The galaxy halo formation in the absence of violent relaxation and a universal density profile of the halo center

TL;DR

This paper proposes that moderate energy relaxation during dark matter halo formation leads to a universal, cored density profile that aligns with observations of some galaxies, challenging traditional N-body simulation results.

Contribution

It introduces a new model of halo formation assuming moderate energy relaxation, resulting in a universal density profile close to observed galaxy cores.

Findings

The profile is nearly independent of initial perturbation properties.

The central core size can be estimated and is consistent with some galaxy observations.

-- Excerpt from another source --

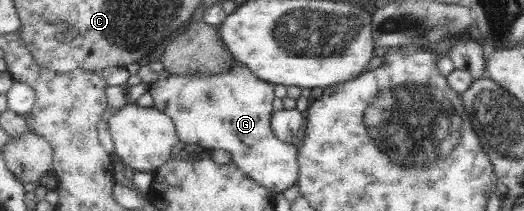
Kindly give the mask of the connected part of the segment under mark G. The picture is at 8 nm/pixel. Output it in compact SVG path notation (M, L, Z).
M234 60L234 66L227 73L220 73L219 75L207 74L185 74L175 75L170 74L166 79L161 78L150 85L150 95L153 97L153 107L159 109L159 111L165 111L167 115L170 115L176 122L180 141L187 145L187 148L205 148L208 150L223 149L231 153L231 161L235 165L239 166L247 175L250 175L257 183L263 185L267 189L276 193L283 193L287 189L291 189L293 185L298 183L300 174L300 165L298 162L298 143L286 144L283 140L280 140L275 135L274 128L272 127L272 118L274 117L275 109L273 109L273 99L275 99L275 85L273 83L266 83L259 76L256 76L254 72L250 70L245 64Z

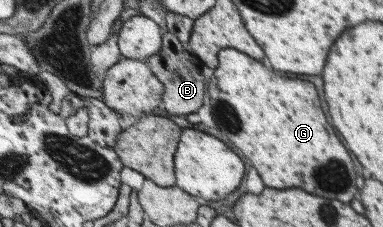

Cusp formation is unlikely under moderate relaxation assumptions.

Abstract

While N-body simulations testify for a cuspy profile of the central region of the dark matter haloes, observations favor a shallow, cored density profile of the central region of, at least, some spiral galaxies and dwarf spheroidals. We show that a central profile, very close to the observed one, inevitably forms in the center of dark matter haloes if we make a supposition about a moderate energy relaxation of the system during the halo formation. If we assume the energy exchange between dark matter particles during the halo collapse to be not too intensive, the profile is universal: it depends almost not at all on the properties of the initial perturbation and is very akin, but not identical, to the Einasto profile with small Einasto index $n\sim 0.5$. We estimate the size of the 'central core' of the distribution, i.e., the extent of the very central region with a respectively gentle profile, and show that the cusp formation is unlikely, even if the dark matter is cold. The obtained profile is in a good agreement with observational data for, at least, some types of galaxies, but clearly disagrees with N-body simulations.